- Extrait choisi
********

Plus de deux ans après la mise en route des « états généraux du travail social », le gouvernement a finalement choisi de présenter, le 21 octobre, son plan d’action interministériel « en faveur du travail social et du développement social »(1) en conseil des ministres. Un signe politique fort en soi, argue-t-on au ministère des Affaires sociales, même si l’absence d’événement conclusif a suscité quelques déceptions, voire a entraîné une moindre visibilité de l’aboutissement de la démarche. Reste que ce qui s’apparente à une feuille de route du travail social pour les cinq ans à venir a été – malgré ses imprécisions et un calendrier très étalé – applaudi par une grande partie des acteurs du secteur social. Un satisfecit qui s’explique par ses grandes orientations, reflets des débats qui traversent le secteur de longue date, mais aussi par la forte attente d’une reconnaissance politique du travail social depuis 1982, année de la circulaire de Nicole Questiaux. De nombreuses réserves et inquiétudes subsistent néanmoins, ainsi que des oppositions, notamment parmi les syndicats, liées à la crainte d’une disparition des identités professionnelles.

Parmi les organisations ayant immédiatement réagi aux annonces ministérielles, l’Uniopss, dont le président de la commission « lutte contre la pauvreté et l’exclusion » (collectif Alerte), François Soulage, assurera le suivi du plan, se félicite de « l’implication politique du gouvernement » en la matière. Elle se réjouit en particulier que la promotion du développement social devienne « réalité au sein des politiques publiques ». Autres mesures saluées : « la participation des personnes à l’élaboration des projets et à la formation des travailleurs sociaux », ou encore « le mouvement de rénovation des gouvernances, l’organisation d’un premier accueil inconditionnel et la prise en compte du besoin d’aller au contact des publics ».

De son côté, l’Unaforis se félicite du « caractère exceptionnel » du plan d’action – « véritable projet politique de valorisation, d’évolution et de structuration » du travail social, résultant d’une « concertation très approfondie avec tous les acteurs ». « Nous avons été entendus, sur le plan de la réingéniérie des diplômes, qui va jusqu’au bout d’une intégration des formations sociales au processus européen de Lisbonne en permettant aux diplômés d’obtenir un grade universitaire, avec des options qui pourront être accessibles par la formation initiale et par la formation continue, explique Diane Bossière, déléguée générale de l’Unaforis. Nous l’avons aussi été sur le développement de la recherche en lien avec le travail social et sur l’évolution de l’appareil de formation. » Cependant, nuance l’organisation, le plan interministériel « est le résultat de compromis entre de très nombreux acteurs aux positions et intérêts parfois très éloignés » et comporte par conséquent « des ambiguïtés, des silences, et demandera beaucoup de volonté collective pour sa mise en œuvre. »

********

- Énoncé 1
D'après l'extrait sur le plan d'action en faveur du travail social, à quelle date le gouvernement a-t-il présenté ce plan en conseil des ministres ?
L'extrait et les lignes de données ne proviennent pas de la même source.

- Lignes de données
********

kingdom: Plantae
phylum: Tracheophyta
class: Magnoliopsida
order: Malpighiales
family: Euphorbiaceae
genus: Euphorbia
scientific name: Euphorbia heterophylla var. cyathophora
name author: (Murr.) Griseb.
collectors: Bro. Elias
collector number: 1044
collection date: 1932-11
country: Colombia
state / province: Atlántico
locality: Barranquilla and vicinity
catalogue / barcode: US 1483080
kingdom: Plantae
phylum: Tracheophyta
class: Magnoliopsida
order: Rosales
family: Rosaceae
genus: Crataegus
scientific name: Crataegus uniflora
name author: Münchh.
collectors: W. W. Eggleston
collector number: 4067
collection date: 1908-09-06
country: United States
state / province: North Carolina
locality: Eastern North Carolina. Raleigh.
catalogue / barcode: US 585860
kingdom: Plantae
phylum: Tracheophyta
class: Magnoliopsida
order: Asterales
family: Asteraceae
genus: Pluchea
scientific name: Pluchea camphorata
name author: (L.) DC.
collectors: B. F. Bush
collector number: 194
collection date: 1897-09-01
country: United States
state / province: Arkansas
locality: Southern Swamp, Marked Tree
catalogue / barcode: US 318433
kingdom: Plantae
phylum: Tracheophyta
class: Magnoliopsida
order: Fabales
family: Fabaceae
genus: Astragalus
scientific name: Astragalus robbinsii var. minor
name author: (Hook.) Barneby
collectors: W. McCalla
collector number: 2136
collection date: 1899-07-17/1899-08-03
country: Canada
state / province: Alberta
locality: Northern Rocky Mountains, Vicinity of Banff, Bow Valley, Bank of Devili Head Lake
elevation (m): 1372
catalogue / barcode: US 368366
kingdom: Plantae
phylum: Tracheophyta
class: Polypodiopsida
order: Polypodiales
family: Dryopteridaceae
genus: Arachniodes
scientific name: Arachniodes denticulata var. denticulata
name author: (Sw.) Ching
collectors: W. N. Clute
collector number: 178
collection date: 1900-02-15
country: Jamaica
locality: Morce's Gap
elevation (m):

********

- Énoncé 2
Modifiez les lignes de données depuis celle qui contient « scientific name: Astragalus » jusqu'à la dernière ligne incluse : remplacez « collectors » par « collected by » et laissez tout le reste intact. Donnez uniquement ces lignes.

- Réponse complète 1
Le 21 octobre.

- Réponse complète 2
scientific name: Astragalus robbinsii var. minor
name author: (Hook.) Barneby
collected by: W. McCalla
collector number: 2136
collection date: 1899-07-17/1899-08-03
country: Canada
state / province: Alberta
locality: Northern Rocky Mountains, Vicinity of Banff, Bow Valley, Bank of Devili Head Lake
elevation (m): 1372
catalogue / barcode: US 368366
kingdom: Plantae
phylum: Tracheophyta
class: Polypodiopsida
order: Polypodiales
family: Dryopteridaceae
genus: Arachniodes
scientific name: Arachniodes denticulata var. denticulata
name author: (Sw.) Ching
collected by: W. N. Clute
collector number: 178
collection date: 1900-02-15
country: Jamaica
locality: Morce's Gap
elevation (m):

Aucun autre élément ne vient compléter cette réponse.